Что значил для нее отец, герцог Гийом X? Он был для нее могущественной тенью, чем-то чрезвычайно внушительным, судьей, приговор которого не подлежал обжалованию, человеком, к которому она никогда не приближалась без ощущения страха и подавленности. Она видела его перед собой таким, каким он был еще недавно, отправляясь в Святую Землю, чтобы получить отпущение грехов. Она видела его высокую, преждевременно согбенную фигуру с широкими плечами, которые были слегка сжаты из-за тесной кольчуги, его жесткий взгляд, который, тем не менее, выражал озабоченность будущим.

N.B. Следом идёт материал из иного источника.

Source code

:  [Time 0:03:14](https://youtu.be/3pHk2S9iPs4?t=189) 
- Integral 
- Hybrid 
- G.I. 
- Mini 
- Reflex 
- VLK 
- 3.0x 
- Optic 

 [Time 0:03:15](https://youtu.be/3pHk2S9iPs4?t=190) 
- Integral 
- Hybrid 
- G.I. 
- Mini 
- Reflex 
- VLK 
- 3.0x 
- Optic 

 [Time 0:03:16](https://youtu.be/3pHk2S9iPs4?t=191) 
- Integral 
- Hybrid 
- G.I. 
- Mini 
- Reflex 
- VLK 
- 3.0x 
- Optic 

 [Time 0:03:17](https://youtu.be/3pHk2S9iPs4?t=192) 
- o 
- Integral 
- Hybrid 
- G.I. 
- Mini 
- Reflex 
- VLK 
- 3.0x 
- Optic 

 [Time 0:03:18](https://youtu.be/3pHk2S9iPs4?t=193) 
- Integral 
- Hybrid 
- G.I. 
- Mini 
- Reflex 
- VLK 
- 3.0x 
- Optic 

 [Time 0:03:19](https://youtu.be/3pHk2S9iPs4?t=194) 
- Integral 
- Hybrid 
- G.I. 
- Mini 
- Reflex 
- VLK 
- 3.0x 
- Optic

Прежде чем сесть на лошадь, он поцеловал обеих дочерей, но сделал это рассеянно, как будто его уже не было на этой земле. Затем обе девочки остались одни в древнем замке, ибо их мать уже давно покинула сей мир. Вскоре после этого покрытый пылью всадник принес известие, что их отец скончался в согласии с миром, Богом и людьми в Галиции, неподалеку от базилики святого Иакова. Могущественные ленные поместья, к которым принадлежали Гасконь, Пож, Овернь, Лимеригё и Питу, оказались в нежных руках очень юной девушки. Вскоре в Бордо она должна была быть торжественно объявлена герцогиней.
Элеонора вздохнула, прислонилась лбом к бойнице и взглянула вниз, на ленивую воду. Она никогда не бывала подолгу со своим отцом, но теперь чувствовала на себе влияние его личности. Она и ее сестра Пернель не умели ничего другого, кроме как повиноваться, учить уроки и позволять времени свободно протекать мимо. А теперь Элеонора должна взять бразды правления в свои руки. Она должна принимать решения, заботиться о судьбе великого герцогства, выслушивать жалобы вассалов и, быть может, даже вести войну. В зеркале из полированного металла, которое висело на стене, молодая девушка увидела свое отражение: нежное лицо, зеленые глаза, косы, светлые как спелая пшеница, и благодаря ее частым прогулкам на коне под открытым небом загорелая кожа (придворные дамы поговаривали между собой, что у нее крестьянский цвет лица).